[Recorded data Boundary: Start]

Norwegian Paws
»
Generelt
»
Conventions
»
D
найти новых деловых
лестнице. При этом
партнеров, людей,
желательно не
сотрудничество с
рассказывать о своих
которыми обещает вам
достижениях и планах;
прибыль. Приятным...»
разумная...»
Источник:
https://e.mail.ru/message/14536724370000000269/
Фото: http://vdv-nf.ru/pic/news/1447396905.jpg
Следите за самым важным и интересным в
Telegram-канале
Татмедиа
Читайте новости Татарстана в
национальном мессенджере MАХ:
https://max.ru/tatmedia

[Recorded data Boundary: End]

_Action item_: Filter the records down to the lines that contain the string "https", and copy those lines.

_Output of the exercise_:
https://e.mail.ru/message/14536724370000000269/
https://max.ru/tatmedia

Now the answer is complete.